Dans le cas d’une identification impossible, aucun taux ne sera communiqué par la DGFIP. De même aucun taux n’est communiqué si le contribuable concerné n’a pas déposé de déclaration de revenus au titre des années précédentes, s’il est rattaché au foyer fiscal de ses parents ou s’il a opté pour la non transmission de celui-ci au collecteur. Dans ces différentes hypothèses, le collecteur (i.e. l’entreprise) devra faire application du taux de prélèvement par défaut.
La retenue à la source que devront pratiquer les entreprises s’applique au montant imposable à l’impôt sur le revenu, c’est à dire après déduction des charges cotisations sociales et de la fraction déductible de la CSG et avant application de la déduction pour frais professionnels.
En pratique le montant imposable des salaires et des pensions est déjà calculé par les employeurs et figure sur les bulletins de paie.
Le reversement de la retenue à la source précomptée par l’entreprise devra être effectuée au profit du Trésor à une date fixée par Décret, soit le mois suivant au titre duquel aura lieu le prélèvement, soit le mois du prélèvement si la paie est versée postérieurement à la période mensuelle d’emploi.

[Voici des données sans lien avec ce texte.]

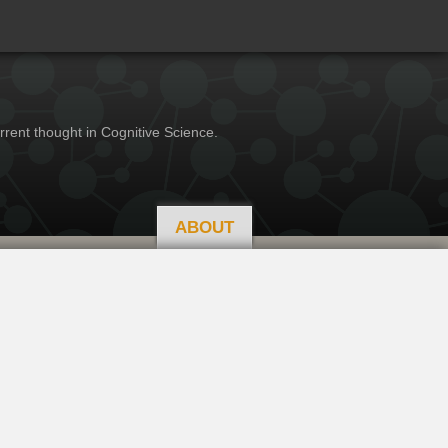
rrent thought in Cognitive Science.
ABOUT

Par exception, les entreprises de moins de onze salariés, sur option et dans les conditions fixées par Décret, pourront reverser la retenue à la source au plus tard le mois suivant le trimestre au cours duquel ont lieu les prélèvements.
Pour améliorer la lisibilité de l’impôt sur le revenu pour le contribuable, la retenue à la source devrait faire l’objet d’une ligne spécifique sur le bulletin de paie.
Chargée du calcul du taux du prélèvement, de sa communication aux tiers collecteurs, du prélèvement des acomptes ainsi que du recouvrement du solde de l’impôt, la DGFIP demeurera, comme actuellement, l’interlocuteur unique des contribuables.
C’est donc aux services de l’administration fiscale que les contribuables soumis à la retenue à la source devront s’adresser s’agissant du taux et du montant de la retenue appliquée par leurs employeurs ou caisses de retraite. Le taux du prélèvement commun et individuel applicable à compter du 1er janvier 2018 devrait d’ailleurs être indiqué sur l’avis d’IR 2017 sur les revenus 2016.
En revanche, la collecte et le reversement de la retenue à la source constituent des obligations incombant exclusivement aux tiers collecteurs qui en sont les débiteurs légaux. Par conséquent, les salariés ou les titulaires de pensions ne peuvent être ni sanctionnés ni poursuivis à raison d’éventuels manquement ou défaillances de leurs employeurs ou de leurs caisses de retraites en la matière.
La Loi a instauré différentes majorations et amendes destinées à sanctionner les entreprises à raison des retards, des insuffisances et du défaut de versement de la retenue. Leurs taux varient de 5% à 80% des retenues qui auraient dû être effectuées ou déclarées, étant précisé que le défaut de reversement des retenues effectivement prélevées peut, en outre, donner lieu à des poursuites pénales.
Notons que le défaut de reversement de la retenue à la source prélevée par un employeur ou une caisse de retraite ne fait pas obstacle à ce que les montants effectivement retenus en N soient imputés sur le montant de l’impôt issu de la déclaration déposée en N +1. En revanche en cas d’absence de prélèvement effectif et de reversement par le collecteur et compte tenu de l’impossibilité pour le contribuable d’effectuer des versements spontanés de retenue, le montant de l’impôt N est intégralement dû en N+1, aucune pénalité pour paiement tardif n’étant cependant appliquée au contribuable à raison du défaut du prélèvement.
(Article à paraître dans Finance & Gestion d’avril 2017)
[1] Sauf si le changement de majorité présidentielle et législative du printemps entrainait une remise en cause de cette réforme ce qui, objectivement, semble assez peu probable.
[2] Résultant d’une gille fixant le taux du prélèvement selon la fourchette dans laquelle s’inscrit la base du salaire versé audit salarié.